Records for processing START

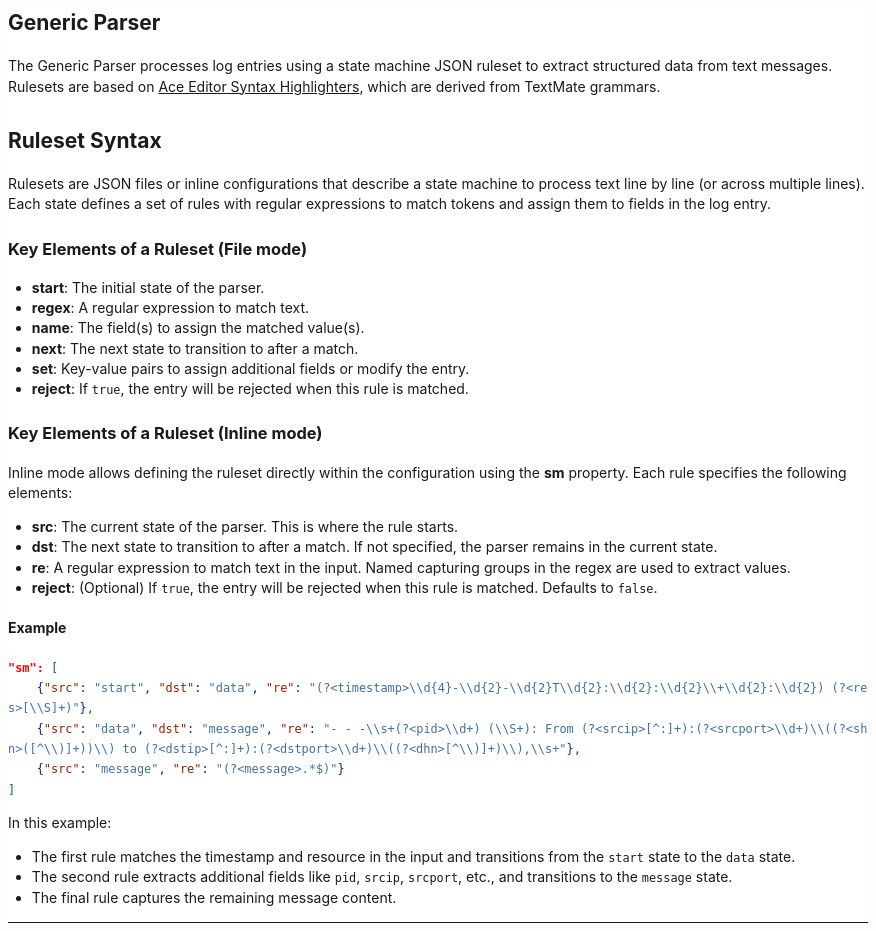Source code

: ## Generic Parser

The Generic Parser processes log entries using a state machine JSON ruleset to extract structured data from text messages. Rulesets are based on [Ace Editor Syntax Highlighters](https://ace.c9.io/#nav=higlighter), which are derived from TextMate grammars.

## Ruleset Syntax

Rulesets are JSON files or inline configurations that describe a state machine to process text line by line (or across multiple lines). Each state defines a set of rules with regular expressions to match tokens and assign them to fields in the log entry.

### Key Elements of a Ruleset (File mode)
- **start**: The initial state of the parser.
- **regex**: A regular expression to match text.
- **name**: The field(s) to assign the matched value(s).
- **next**: The next state to transition to after a match.
- **set**: Key-value pairs to assign additional fields or modify the entry.
- **reject**: If `true`, the entry will be rejected when this rule is matched.

### Key Elements of a Ruleset (Inline mode)
Inline mode allows defining the ruleset directly within the configuration using the **sm** property. Each rule specifies the following elements:

- **src**: The current state of the parser. This is where the rule starts.
- **dst**: The next state to transition to after a match. If not specified, the parser remains in the current state.
- **re**: A regular expression to match text in the input. Named capturing groups in the regex are used to extract values.
- **reject**: (Optional) If `true`, the entry will be rejected when this rule is matched. Defaults to `false`.

#### Example
```json
"sm": [
	{"src": "start", "dst": "data", "re": "(?<timestamp>\\d{4}-\\d{2}-\\d{2}T\\d{2}:\\d{2}:\\d{2}\\+\\d{2}:\\d{2}) (?<res>[\\S]+)"},
	{"src": "data", "dst": "message", "re": "- - -\\s+(?<pid>\\d+) (\\S+): From (?<srcip>[^:]+):(?<srcport>\\d+)\\((?<shn>([^\\)]+))\\) to (?<dstip>[^:]+):(?<dstport>\\d+)\\((?<dhn>[^\\)]+)\\),\\s+"},
	{"src": "message", "re": "(?<message>.*$)"}
]
```

In this example:
- The first rule matches the timestamp and resource in the input and transitions from the `start` state to the `data` state.
- The second rule extracts additional fields like `pid`, `srcip`, `srcport`, etc., and transitions to the `message` state.
- The final rule captures the remaining message content.

---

Records for processing END

Work to complete — Would it be possible to print the records above verbatim, pictures omitted?

Exercise solution —
Source code

: ## Generic Parser

The Generic Parser processes log entries using a state machine JSON ruleset to extract structured data from text messages. Rulesets are based on [Ace Editor Syntax Highlighters](https://ace.c9.io/#nav=higlighter), which are derived from TextMate grammars.

## Ruleset Syntax

Rulesets are JSON files or inline configurations that describe a state machine to process text line by line (or across multiple lines). Each state defines a set of rules with regular expressions to match tokens and assign them to fields in the log entry.

### Key Elements of a Ruleset (File mode)
- **start**: The initial state of the parser.
- **regex**: A regular expression to match text.
- **name**: The field(s) to assign the matched value(s).
- **next**: The next state to transition to after a match.
- **set**: Key-value pairs to assign additional fields or modify the entry.
- **reject**: If `true`, the entry will be rejected when this rule is matched.

### Key Elements of a Ruleset (Inline mode)
Inline mode allows defining the ruleset directly within the configuration using the **sm** property. Each rule specifies the following elements:

- **src**: The current state of the parser. This is where the rule starts.
- **dst**: The next state to transition to after a match. If not specified, the parser remains in the current state.
- **re**: A regular expression to match text in the input. Named capturing groups in the regex are used to extract values.
- **reject**: (Optional) If `true`, the entry will be rejected when this rule is matched. Defaults to `false`.

#### Example
```json
"sm": [
	{"src": "start", "dst": "data", "re": "(?<timestamp>\\d{4}-\\d{2}-\\d{2}T\\d{2}:\\d{2}:\\d{2}\\+\\d{2}:\\d{2}) (?<res>[\\S]+)"},
	{"src": "data", "dst": "message", "re": "- - -\\s+(?<pid>\\d+) (\\S+): From (?<srcip>[^:]+):(?<srcport>\\d+)\\((?<shn>([^\\)]+))\\) to (?<dstip>[^:]+):(?<dstport>\\d+)\\((?<dhn>[^\\)]+)\\),\\s+"},
	{"src": "message", "re": "(?<message>.*$)"}
]
```

In this example:
- The first rule matches the timestamp and resource in the input and transitions from the `start` state to the `data` state.
- The second rule extracts additional fields like `pid`, `srcip`, `srcport`, etc., and transitions to the `message` state.
- The final rule captures the remaining message content.

---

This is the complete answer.